- Sterling advances versus all but two of its 16 major peers
- U.K. retail sales climbed most since December 2013 last month
The pound rose to its strongest level in a month against the euro as a report showed U.K. retail sales increased at a faster pace than economists forecast last month, strengthening the case that the economy would withstand the Bank of England raising interest rates sooner than is signaled by market pricing.
Sterling extended its gain, making it the biggest increase in more than five months, after European Central Bank President Mario Draghi said policy makers in December will reexamine the degree of economic stimulus they are providing. In the U.K., sales, including auto fuel, rose 1.9 percent from August, the biggest increase since December 2013, the Office for National Statistics said in London on Thursday. That was more than the 0.4 percent gain economists had forecast in a Bloomberg survey.
BOE Governor Mark Carney has said that the timing of a move in interest rates will become clearer at the turn of the year. Markets aren’t pricing in the first increase until 2017.
“There has been a degree of surprise with the strength of the September data,” said Jeremy Stretch, head of foreign-exchange strategy at Canadian Imperial Bank of Commerce in London. The data are “consistent with a consumer-driven recovery which is going to maintain itself into the start of the fourth quarter. That’s going to have some important implications for policy makers.” It also “should make the market have pause for reflection on how far out into the middle distance they’ve pushed the first rate hike,” he said.
The pound appreciated 1.6 percent to 72.38 pence per euro as of 5:36 p.m. London time, the biggest gain since May 8. Sterling fell 0.3 percent to $1.5378, falling for a third day.
Earlier this week, BOE official Ian McCafferty said that global threats to the U.K. economy hadn’t changed his view than interest rates needed to rise sooner rather than later. As the lone dissenter on the Monetary Policy Committee, he said there was so far little evidence that these risks were changing the outlook for U.K. growth.

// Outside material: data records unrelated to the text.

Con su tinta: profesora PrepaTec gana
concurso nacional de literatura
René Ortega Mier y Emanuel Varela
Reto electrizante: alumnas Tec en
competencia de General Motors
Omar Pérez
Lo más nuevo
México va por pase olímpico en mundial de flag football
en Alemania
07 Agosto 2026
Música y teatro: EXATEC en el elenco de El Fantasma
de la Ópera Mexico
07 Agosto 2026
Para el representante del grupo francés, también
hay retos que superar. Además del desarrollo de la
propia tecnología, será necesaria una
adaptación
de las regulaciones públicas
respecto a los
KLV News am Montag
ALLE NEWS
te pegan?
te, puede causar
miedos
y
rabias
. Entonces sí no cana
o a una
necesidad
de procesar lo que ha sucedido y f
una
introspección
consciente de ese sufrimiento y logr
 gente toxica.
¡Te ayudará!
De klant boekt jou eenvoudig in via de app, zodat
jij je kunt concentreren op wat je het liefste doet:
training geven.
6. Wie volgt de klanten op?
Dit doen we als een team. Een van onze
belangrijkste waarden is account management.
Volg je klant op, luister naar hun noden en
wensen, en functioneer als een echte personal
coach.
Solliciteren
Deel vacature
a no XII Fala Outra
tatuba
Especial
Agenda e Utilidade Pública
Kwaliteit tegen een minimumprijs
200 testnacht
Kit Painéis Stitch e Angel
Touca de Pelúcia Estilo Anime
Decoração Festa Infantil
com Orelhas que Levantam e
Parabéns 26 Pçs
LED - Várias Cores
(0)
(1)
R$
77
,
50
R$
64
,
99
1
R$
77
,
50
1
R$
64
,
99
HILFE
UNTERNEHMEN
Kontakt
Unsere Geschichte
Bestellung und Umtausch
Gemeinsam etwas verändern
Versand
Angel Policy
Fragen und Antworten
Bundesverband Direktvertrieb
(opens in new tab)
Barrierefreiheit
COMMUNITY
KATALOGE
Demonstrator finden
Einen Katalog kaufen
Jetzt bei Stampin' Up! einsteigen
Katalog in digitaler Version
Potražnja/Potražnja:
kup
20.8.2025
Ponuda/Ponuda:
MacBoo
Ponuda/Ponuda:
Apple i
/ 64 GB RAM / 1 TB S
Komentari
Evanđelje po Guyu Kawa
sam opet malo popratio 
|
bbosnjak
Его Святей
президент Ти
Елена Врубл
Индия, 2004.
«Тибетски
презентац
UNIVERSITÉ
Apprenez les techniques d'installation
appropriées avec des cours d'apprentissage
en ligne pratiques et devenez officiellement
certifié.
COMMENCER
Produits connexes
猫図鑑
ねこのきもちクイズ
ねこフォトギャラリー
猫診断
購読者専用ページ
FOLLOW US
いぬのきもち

A slowdown in emerging markets is weighing on Europe, the U.K.’s largest trading partner. Deflationary forces, particularly from China, have subdued market expectations for inflation globally and been part of the reason the BOE and Federal Reserve have held off from raising rates.
Draghi made his comments at his regular policy address Thursday, and said the growth prospects of emerging markets continue to signal downside risks to the outlook for growth and inflation in the euro zone.
“The robust domestic propensity to consume should keep the U.K. economy going despite persistent global economic headwinds and lingering policy uncertainty,” said Valentin Marinov, head of Group-of-10 currency research at Credit Agricole SA’s corporate and investment-banking unit in London.